*WORK TO BE COMPLETED:* Pull out every line below holding the word "проживающий".

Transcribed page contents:
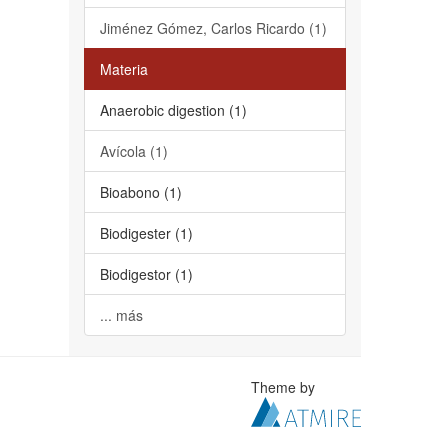
Jiménez Gómez, Carlos Ricardo (1)
Materia
Anaerobic digestion (1)
Avícola (1)
Bioabono (1)
Biodigester (1)
Biodigestor (1)
... más
Theme by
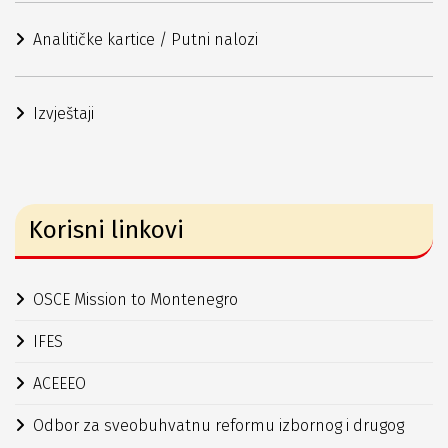
Analitičke kartice / Putni nalozi
Izvještaji
Korisni linkovi
OSCE Mission to Montenegro
IFES
ACEEEO
Odbor za sveobuhvatnu reformu izbornog i drugog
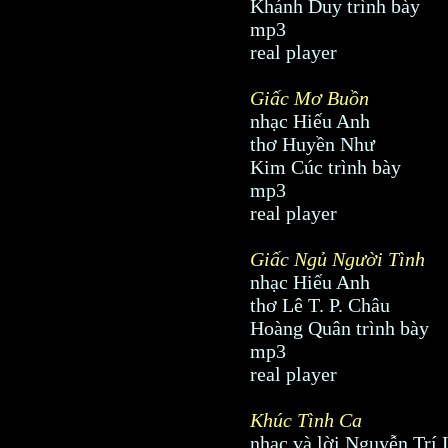
Khánh Duy trình bày
mp3
real player
Giấc Mơ Buồn
nhạc Hiếu Anh
thơ Huyền Như
Kim Cúc trình bày
mp3
real player
Giấc Ngủ Người Tình
nhạc Hiếu Anh
thơ Lê T. P. Châu
Hoàng Quân trình bày
mp3
real player
Khúc Tình Ca
nhạc và lời Nguyễn Trí 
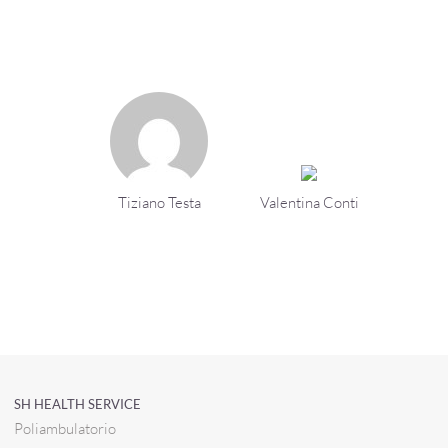
Tiziano Testa
Valentina Conti
SH HEALTH SERVICE
Poliambulatorio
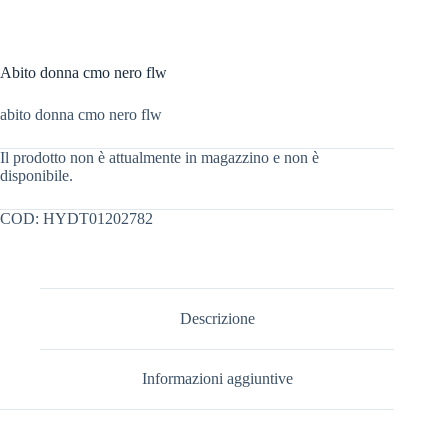
Abito donna cmo nero flw
abito donna cmo nero flw
Il prodotto non è attualmente in magazzino e non è
disponibile.
COD:
HYDT01202782
Descrizione
Informazioni aggiuntive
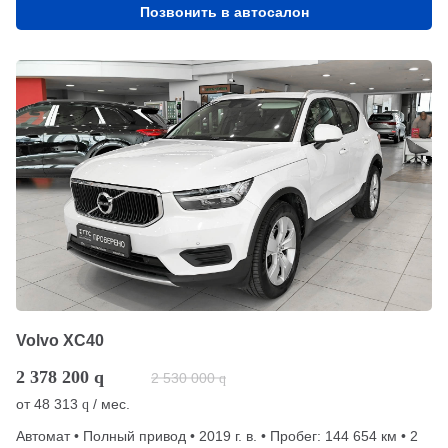
Позвонить в автосалон
Volvo XC40
2 378 200
q
2 530 000
q
от
48 313
/ мес.
q
Автомат • Полный привод • 2019 г. в. • Пробег: 144 654 км • 2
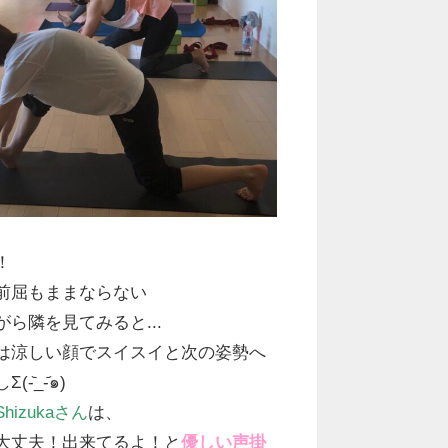
！
前屈もままならない
ら隣を見てみると...
は涼しい顔でスイスイと次の姿勢へ
᷅_-᷄๑)
Shizukaさん
は、
大丈夫！出来てるよ！と
優しい声掛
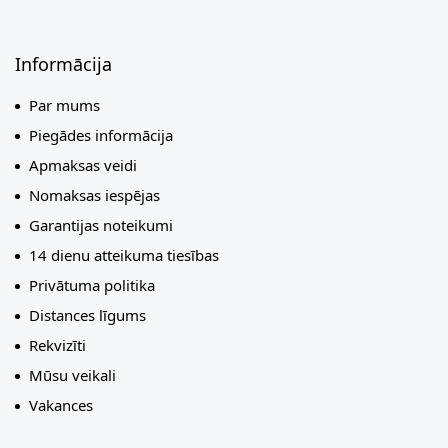
Informācija
Par mums
Piegādes informācija
Apmaksas veidi
Nomaksas iespējas
Garantijas noteikumi
14 dienu atteikuma tiesības
Privātuma politika
Distances līgums
Rekvizīti
Mūsu veikali
Vakances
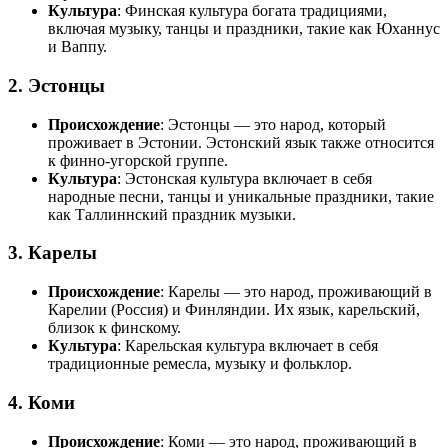
Культура
: Финская культура богата традициями,
включая музыку, танцы и праздники, такие как Юханнус
и Ваппу.
2.
Эстонцы
Происхождение
: Эстонцы — это народ, который
проживает в Эстонии. Эстонский язык также относится
к финно-угорской группе.
Культура
: Эстонская культура включает в себя
народные песни, танцы и уникальные праздники, такие
как Таллиннский праздник музыки.
3.
Карелы
Происхождение
: Карелы — это народ, проживающий в
Карелии (Россия) и Финляндии. Их язык, карельский,
близок к финскому.
Культура
: Карельская культура включает в себя
традиционные ремесла, музыку и фольклор.
4.
Коми
Происхождение
: Коми — это народ, проживающий в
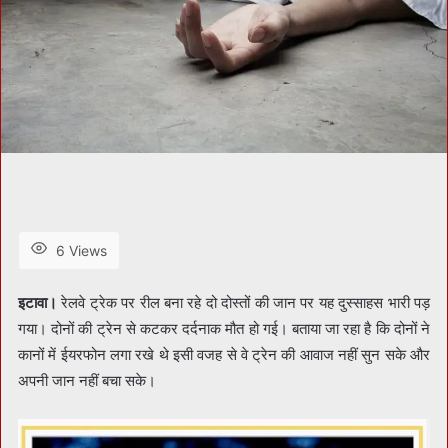
6 Views
इटावा।
रेलवे ट्रेक पर रील बना रहे दो दोस्तों की जान पर यह दुस्साहस भारी पड़
गया। दोनों की ट्रेन से कटकर दर्दनाक मौत हो गई। बताया जा रहा है कि दोनों ने
कानों में ईयरफोन लगा रखे थे इसी वजह से वे ट्रेन की आवाज नहीं सुन सके और
अपनी जान नहीं बचा सके।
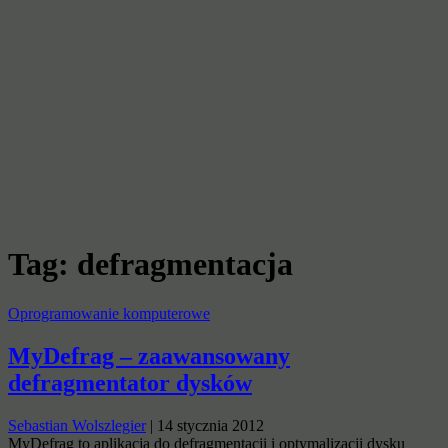
Tag:
defragmentacja
Oprogramowanie komputerowe
MyDefrag – zaawansowany
defragmentator dysków
Sebastian Wolszlegier
|
14 stycznia 2012
MyDefrag to aplikacja do defragmentacji i optymalizacji dysku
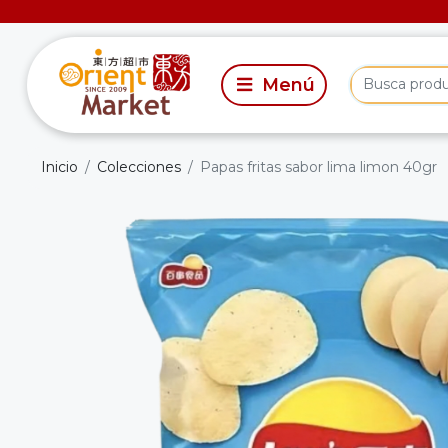
Inicio
Colecciones
Papas fritas sabor lima limon 40gr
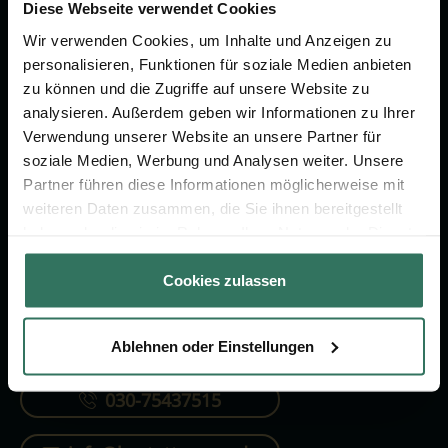
Vorsorge.
Diese Webseite verwendet Cookies
Wir verwenden Cookies, um Inhalte und Anzeigen zu
personalisieren, Funktionen für soziale Medien anbieten
Jetzt beraten lassen
zu können und die Zugriffe auf unsere Website zu
analysieren. Außerdem geben wir Informationen zu Ihrer
Verwendung unserer Website an unsere Partner für
FÜR SIE
FÜR BESTATTER
soziale Medien, Werbung und Analysen weiter. Unsere
Partner führen diese Informationen möglicherweise mit
Vergleich
Online-Portal
weiteren Daten zusammen, die Sie ihnen bereitgestellt
Ratgeber
Kostenlos registrieren
haben oder die sie im Rahmen Ihrer Nutzung der Dienste
gesammelt haben.
Verzeichnis
Cookies zulassen
Ablehnen oder Einstellungen
KONTAKTIEREN SIE UNS
030-75437515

*ANSWER SPACE:*
: Карелы — это народ, проживающий в
: Коми — это народ, проживающий в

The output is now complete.